◆ FRAGMENTO DEL TEXTO:
________

La Oficina del Alto Comisionado de la ONU para los Derechos Humanos (Oacnudh) en Colombia rechazó hoy "con vehemencia" las amenazas de un grupo autodenominado "Ejército Antirrestitución de tierras" hacia defensores de derechos humanos y otros personajes de la vida pública.

El representante de la Oacnudh en Colombia, Todd Howland, reivindicó a través de un comunicado que los defensores y activistas deben ser "protegidos por el Estado" y "respetados por todas las personas de un país".

"Su trabajo es fundamental para lograr que se llegue al ejercicio pleno de los derechos civiles y políticos, y sociales, económicos y culturales. La ONU respalda y valora su trabajo", afirmó Howland.

La oficina conoció el pasado miércoles un panfleto firmado por el Ejército Antirrestitución en el que amenazan a varios activistas y reclamantes de tierras y los acusó de "quitarle la tierra a los ciudadanos de bien para dársela a los guerrilleros".

Las amenazas estaban dirigidas al legislador Iván Cepeda; a la exalcaldesa Gloria Cuartas, la exsenadora y mediadora en más de una decena de liberaciones con las FARC, Piedad Córdoba; y a Lilia Solano, todos ellos miembros de la organización Colombianas y Colombianos por la Paz.

También son objetivos de las intimidaciones las abogadas del Colectivo José Alvear Restrepo (CCAJAR) Yessika Hoyos y Soraya Gutiérrez; los juristas del Comité de Solidaridad con los Presos Políticos (CSPP) José Humberto Torres y Franklin Castañeda y Diego Martínez y Jeison Paba, del Comité Permanente de DD.HH. (CPDH).

Completan la lista la líder indígena Aida Quilcué, el líder del Movimiento Nacional de Víctimas de Crímenes de Estado en Colombia (Movice), Pedro Cheney y el vocero en el departamento de Sucre de ese organismo, Juan Díaz Chamorro.

________

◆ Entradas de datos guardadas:
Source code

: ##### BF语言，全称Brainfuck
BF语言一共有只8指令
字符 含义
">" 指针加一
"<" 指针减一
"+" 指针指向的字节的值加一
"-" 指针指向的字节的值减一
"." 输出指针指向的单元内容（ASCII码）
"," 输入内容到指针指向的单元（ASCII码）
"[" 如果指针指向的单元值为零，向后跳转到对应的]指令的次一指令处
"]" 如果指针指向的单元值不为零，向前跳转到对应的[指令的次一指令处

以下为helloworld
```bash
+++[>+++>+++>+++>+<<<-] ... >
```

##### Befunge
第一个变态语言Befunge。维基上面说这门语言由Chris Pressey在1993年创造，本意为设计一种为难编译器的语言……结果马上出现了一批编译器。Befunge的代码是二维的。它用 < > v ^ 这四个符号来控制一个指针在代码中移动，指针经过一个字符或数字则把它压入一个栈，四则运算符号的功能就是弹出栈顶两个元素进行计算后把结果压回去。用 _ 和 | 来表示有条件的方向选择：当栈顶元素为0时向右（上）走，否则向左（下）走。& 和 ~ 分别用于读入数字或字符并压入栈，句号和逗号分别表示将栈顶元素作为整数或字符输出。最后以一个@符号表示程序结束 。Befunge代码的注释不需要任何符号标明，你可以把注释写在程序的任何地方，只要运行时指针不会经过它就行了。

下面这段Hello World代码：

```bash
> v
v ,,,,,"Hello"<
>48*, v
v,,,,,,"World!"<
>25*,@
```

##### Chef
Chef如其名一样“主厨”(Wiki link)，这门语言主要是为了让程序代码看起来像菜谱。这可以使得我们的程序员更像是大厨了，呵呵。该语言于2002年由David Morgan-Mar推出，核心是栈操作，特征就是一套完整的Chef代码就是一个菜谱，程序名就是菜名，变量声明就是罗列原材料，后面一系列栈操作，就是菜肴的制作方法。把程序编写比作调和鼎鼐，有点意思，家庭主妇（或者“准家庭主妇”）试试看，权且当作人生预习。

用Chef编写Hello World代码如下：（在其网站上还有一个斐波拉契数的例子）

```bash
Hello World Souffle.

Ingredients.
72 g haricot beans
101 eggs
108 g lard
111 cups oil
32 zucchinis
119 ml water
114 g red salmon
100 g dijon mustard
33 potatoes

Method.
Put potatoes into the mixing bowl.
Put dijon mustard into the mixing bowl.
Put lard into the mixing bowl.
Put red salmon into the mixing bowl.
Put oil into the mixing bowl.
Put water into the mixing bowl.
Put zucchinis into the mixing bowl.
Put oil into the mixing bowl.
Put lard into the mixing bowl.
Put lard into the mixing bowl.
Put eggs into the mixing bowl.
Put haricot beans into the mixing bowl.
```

________

◆ TU TAREA:
Devuelve completo el texto sobre las amenazas del Ejército Antirrestitución, sin alterar ni una palabra.

◆ RESULTADO:
La Oficina del Alto Comisionado de la ONU para los Derechos Humanos (Oacnudh) en Colombia rechazó hoy "con vehemencia" las amenazas de un grupo autodenominado "Ejército Antirrestitución de tierras" hacia defensores de derechos humanos y otros personajes de la vida pública.

El representante de la Oacnudh en Colombia, Todd Howland, reivindicó a través de un comunicado que los defensores y activistas deben ser "protegidos por el Estado" y "respetados por todas las personas de un país".

"Su trabajo es fundamental para lograr que se llegue al ejercicio pleno de los derechos civiles y políticos, y sociales, económicos y culturales. La ONU respalda y valora su trabajo", afirmó Howland.

La oficina conoció el pasado miércoles un panfleto firmado por el Ejército Antirrestitución en el que amenazan a varios activistas y reclamantes de tierras y los acusó de "quitarle la tierra a los ciudadanos de bien para dársela a los guerrilleros".

Las amenazas estaban dirigidas al legislador Iván Cepeda; a la exalcaldesa Gloria Cuartas, la exsenadora y mediadora en más de una decena de liberaciones con las FARC, Piedad Córdoba; y a Lilia Solano, todos ellos miembros de la organización Colombianas y Colombianos por la Paz.

También son objetivos de las intimidaciones las abogadas del Colectivo José Alvear Restrepo (CCAJAR) Yessika Hoyos y Soraya Gutiérrez; los juristas del Comité de Solidaridad con los Presos Políticos (CSPP) José Humberto Torres y Franklin Castañeda y Diego Martínez y Jeison Paba, del Comité Permanente de DD.HH. (CPDH).

Completan la lista la líder indígena Aida Quilcué, el líder del Movimiento Nacional de Víctimas de Crímenes de Estado en Colombia (Movice), Pedro Cheney y el vocero en el departamento de Sucre de ese organismo, Juan Díaz Chamorro.